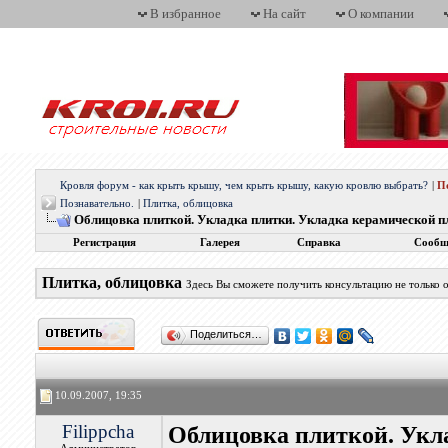
В избранное
На сайт
О компании
Кровля форум - как крыть крышу, чем крыть крышу, какую кровлю выбрать?
|
П
Познавательно.
|
Плитка, облицовка
Облицовка плиткой. Укладка плитки. Укладка керамической п
Регистрация
Галерея
Справка
Сообщ
Плитка, облицовка
Здесь Вы сможете получить консультацию не только о
Поделиться…
10.09.2007, 19:35
Filippcha
Облицовка плиткой. Укл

## INSTRUCTIONS TO FOLLOW
Report the tally of lines in the material holding "плиткой", and add nothing to it.

## ANSWER SECTION
2